Retour à la liste des prédications

Psaume 122 (Traduction œcuménique liturgique)

Cantique pour monter, de David
Quelle joie quand on m'a dit :
"Nous irons à la maison de l'Éternel ! "


Maintenant notre marche prend fin
devant tes portes, Jérusalem !
Jérusalem, te voici dans tes murs
ville où tout ensemble ne fait qu'un !


C'est là que montent les tribus, les tribus de l'Éternel
là qu'Israël doit rendre grâce au nom de l'Éternel
C'est là le siège du droit
le siège de la maison de David.


Appelez le bonheur sur Jérusalem :
"Paix à ceux qui t'aime !
Que la paix règne dans tes murs
et le bonheur dans tes palais ! "


A cause de mes frères et de mes proches
je dirai : "Paix sur toi ! "
A cause de la maison de l'Éternel notre Dieu
je désire ton bien !

Psaume 122 (Traduction littérale Louis Pernot)

1. Cantique des montées de David (Amour).
1a.

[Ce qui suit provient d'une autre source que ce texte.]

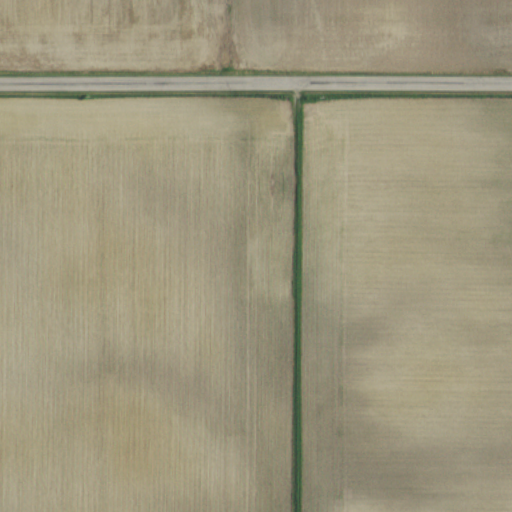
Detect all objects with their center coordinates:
road: (256, 83)
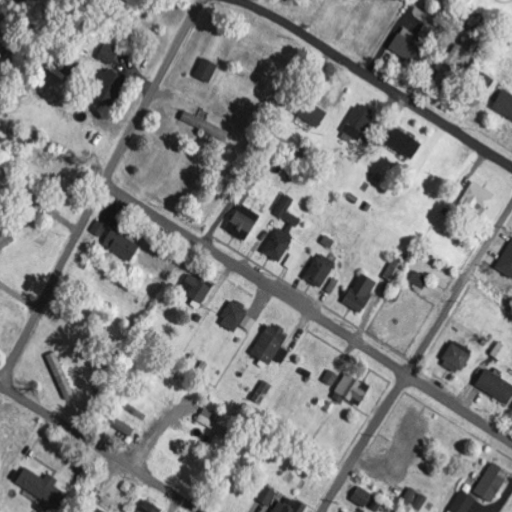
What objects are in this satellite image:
building: (4, 17)
building: (408, 46)
building: (109, 54)
building: (208, 70)
road: (372, 79)
building: (109, 87)
building: (505, 104)
building: (311, 113)
building: (360, 122)
building: (206, 126)
building: (405, 144)
road: (101, 191)
building: (479, 197)
building: (244, 222)
building: (100, 228)
building: (283, 232)
building: (6, 238)
building: (122, 245)
building: (506, 263)
building: (395, 270)
building: (321, 271)
building: (420, 280)
building: (197, 290)
building: (362, 293)
road: (309, 312)
building: (238, 318)
building: (272, 345)
building: (501, 351)
road: (415, 356)
building: (458, 358)
building: (61, 376)
building: (332, 378)
building: (496, 386)
building: (354, 389)
building: (211, 421)
road: (158, 437)
building: (409, 438)
road: (102, 447)
building: (492, 483)
building: (43, 489)
building: (268, 496)
building: (411, 496)
building: (363, 497)
building: (423, 503)
building: (464, 503)
building: (291, 505)
building: (149, 507)
building: (95, 510)
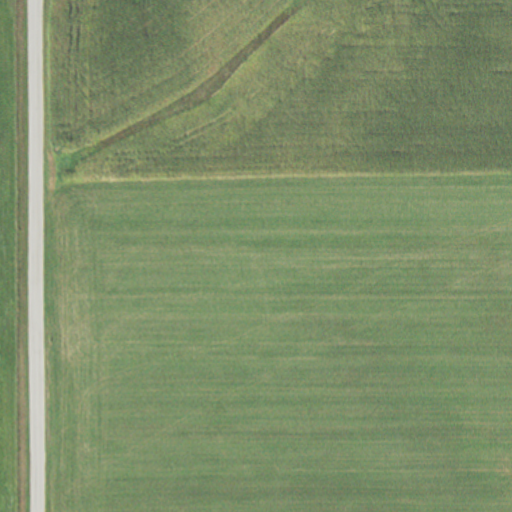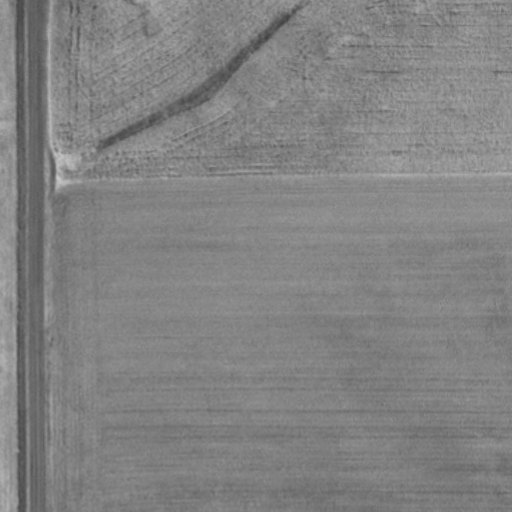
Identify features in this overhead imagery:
road: (40, 256)
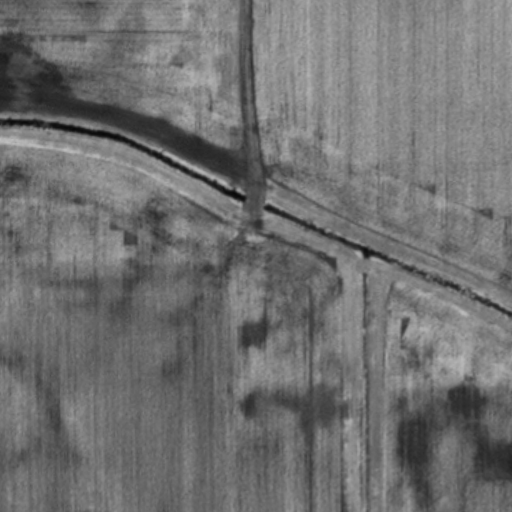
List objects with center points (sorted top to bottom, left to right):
building: (251, 203)
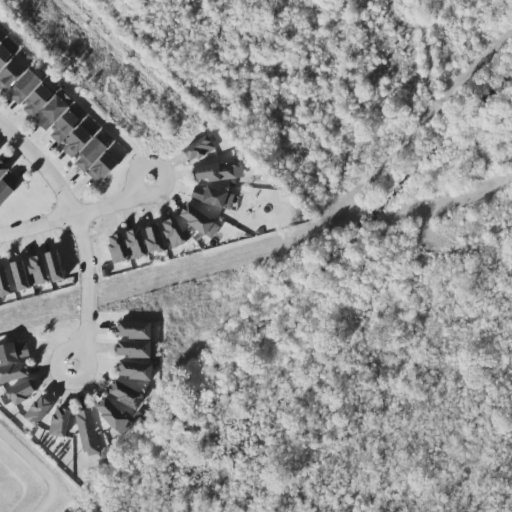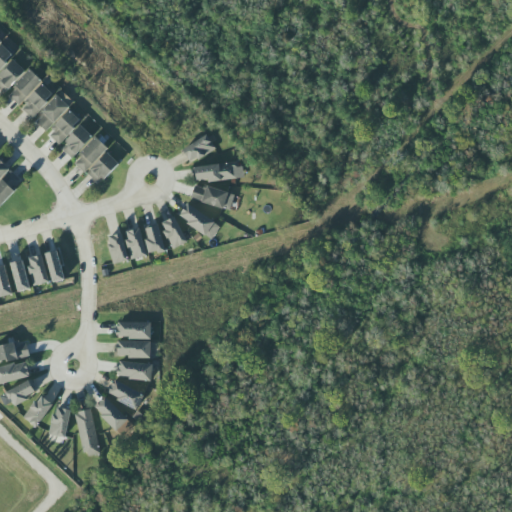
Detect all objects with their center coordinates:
building: (0, 41)
building: (4, 55)
building: (10, 75)
building: (25, 87)
building: (37, 101)
building: (52, 113)
building: (64, 126)
building: (76, 142)
building: (199, 149)
building: (97, 161)
building: (3, 169)
building: (215, 172)
building: (8, 185)
building: (212, 197)
road: (79, 214)
building: (199, 221)
road: (80, 232)
building: (174, 233)
building: (154, 238)
building: (135, 244)
building: (117, 249)
building: (54, 266)
building: (37, 270)
building: (20, 276)
building: (4, 282)
building: (134, 330)
building: (133, 349)
building: (14, 351)
building: (135, 370)
building: (14, 372)
building: (17, 394)
building: (125, 395)
building: (38, 411)
building: (111, 415)
building: (60, 422)
building: (88, 434)
road: (36, 469)
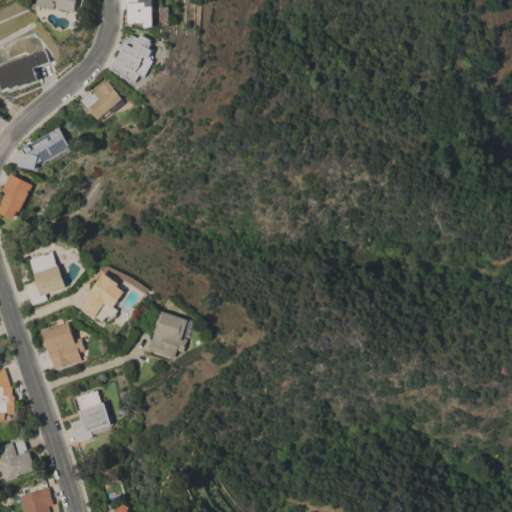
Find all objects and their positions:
building: (57, 5)
building: (57, 5)
building: (141, 12)
building: (139, 13)
building: (133, 58)
building: (134, 58)
building: (20, 70)
building: (21, 71)
building: (102, 99)
building: (104, 101)
road: (10, 113)
building: (42, 148)
building: (43, 149)
building: (13, 196)
building: (15, 196)
road: (0, 240)
building: (46, 273)
building: (45, 277)
building: (103, 296)
building: (105, 299)
building: (168, 334)
building: (171, 335)
building: (61, 346)
building: (63, 346)
road: (80, 375)
building: (4, 393)
building: (5, 396)
building: (91, 411)
building: (91, 416)
building: (17, 458)
building: (15, 460)
building: (207, 470)
building: (35, 501)
building: (37, 501)
building: (120, 508)
building: (122, 508)
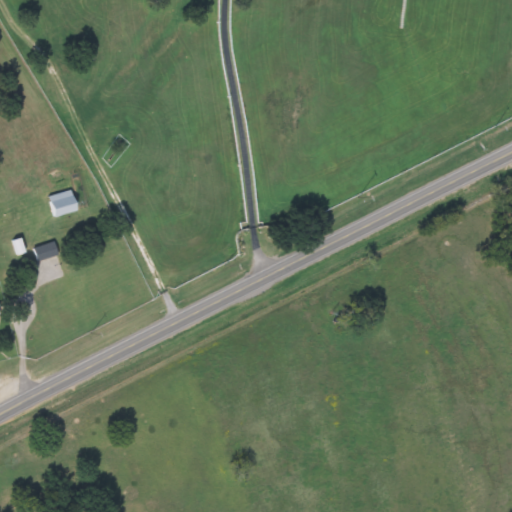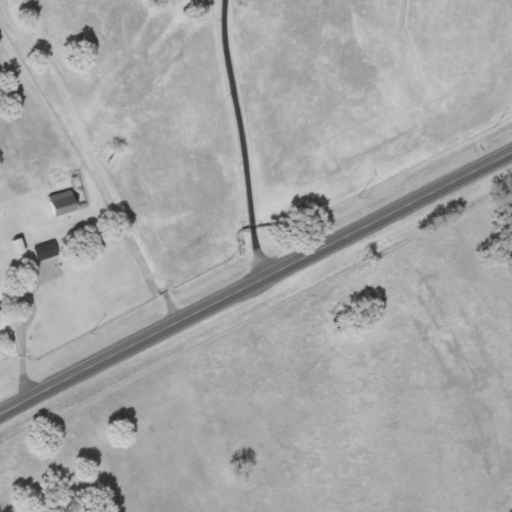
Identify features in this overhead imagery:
road: (234, 138)
road: (95, 154)
building: (55, 204)
building: (55, 205)
building: (40, 252)
building: (40, 252)
road: (254, 276)
road: (23, 347)
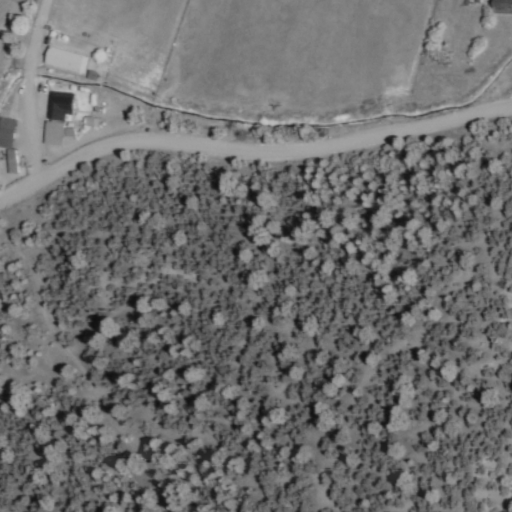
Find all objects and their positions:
building: (69, 58)
road: (28, 87)
building: (61, 104)
building: (8, 131)
building: (58, 131)
road: (252, 149)
building: (12, 160)
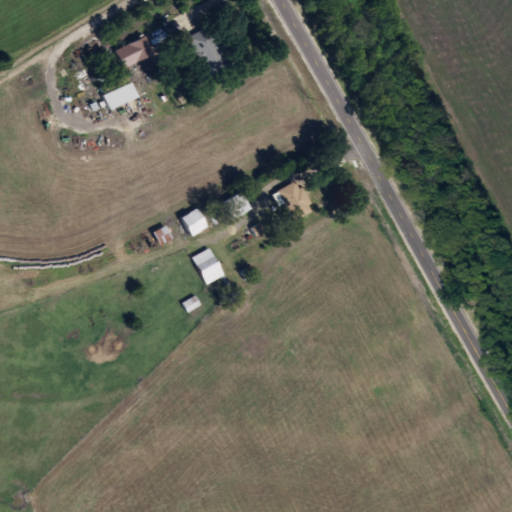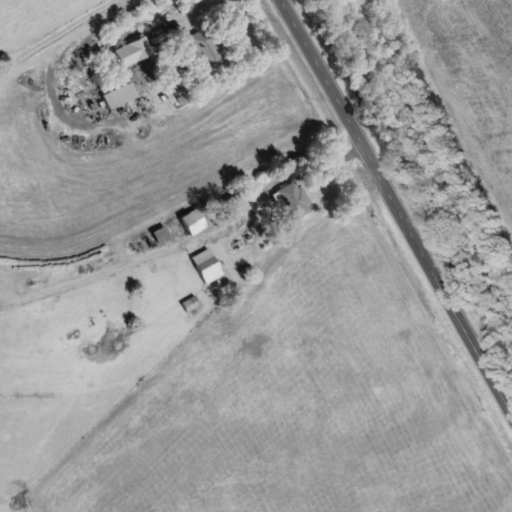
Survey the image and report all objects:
road: (181, 17)
building: (204, 49)
building: (204, 49)
building: (130, 51)
building: (131, 51)
building: (108, 84)
building: (108, 85)
building: (115, 94)
building: (116, 94)
road: (313, 168)
building: (289, 199)
building: (289, 200)
building: (233, 204)
building: (234, 204)
road: (399, 205)
building: (189, 221)
building: (189, 222)
building: (203, 265)
building: (204, 266)
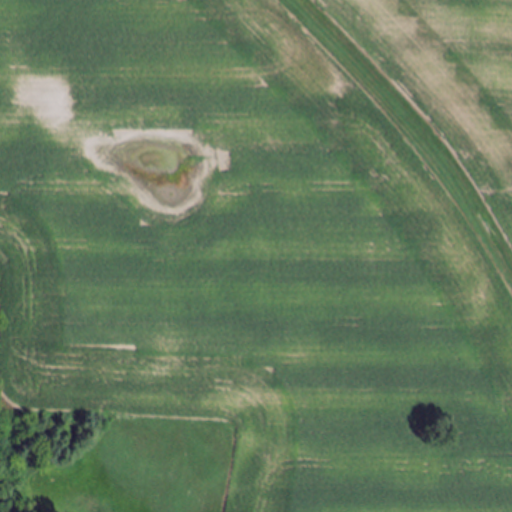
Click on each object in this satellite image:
crop: (263, 249)
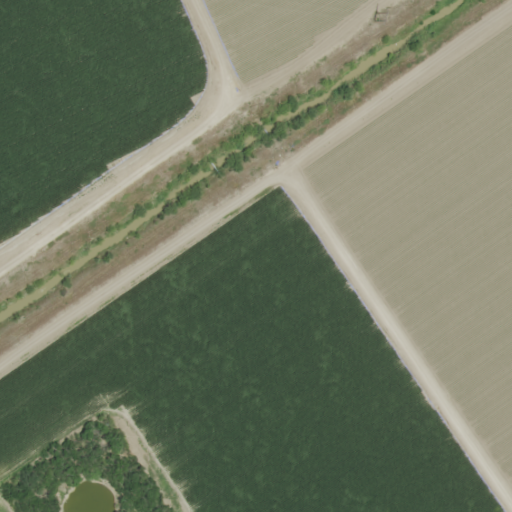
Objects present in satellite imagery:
power tower: (375, 16)
road: (155, 134)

Je me suis réjouis en ceux qui disent : nous allons à la maison de l'Eternel
2. Ceux qui tiennent debout, ce sont nos pieds, dans tes portes, ô Jérusalem
3. Jérusalem, construite comme une ville toute réunie en un.
4. C'est là que montent les tribus, les tribus de l'Etern. témoignage d’Israël, pour louer le nom de l'Eternel
5. Oui, là siègent les trônes de la justice, les trônes de la maison de David
6. Demandez la paix, ô Jérusalem, ils sont tranquilles ceux qui t'aiment
7. La paix est dans tes remparts, la tranquillité dans tes donjons
8. A cause de mes frères et de mes prochains, je dirai donc : paix en toi.
9. A cause de la maison de l’Eternel notre Dieu, je cherche le bien pour toi.

Jean 17:20-26

20Ce n’est pas pour eux seulement que je prie, mais encore pour ceux qui croiront en moi par leur parole, 21afin que tous soient un ; comme toi, Père, tu es en moi, et moi en toi, qu’eux aussi soient [un] en nous, afin que le monde croie que tu m’as envoyé. 22Et moi, je leur ai donné la gloire que tu m’as donnée, afin qu’ils soient un comme nous sommes un 23– moi en eux, et toi en moi –, afin qu’ils soient parfaitement un, et que le monde connaisse que tu m’as envoyé et que tu les as aimés, comme tu m’as aimé. 24Père, je veux que là où je suis, ceux que tu m’as donnés soient aussi avec moi, afin qu’ils contemplent ma gloire, celle que tu m’as donnée, parce que tu m’as aimé avant la fondation du monde. 25Père juste, le monde ne t’a pas connu ; mais moi, je t’ai connu, et ceux-ci ont connu que tu m’as envoyé. 26Je leur ai fait connaître ton nom, et je le leur ferai connaître, afin que l’amour dont tu m’as aimé soit en eux, et que moi, je sois en eux.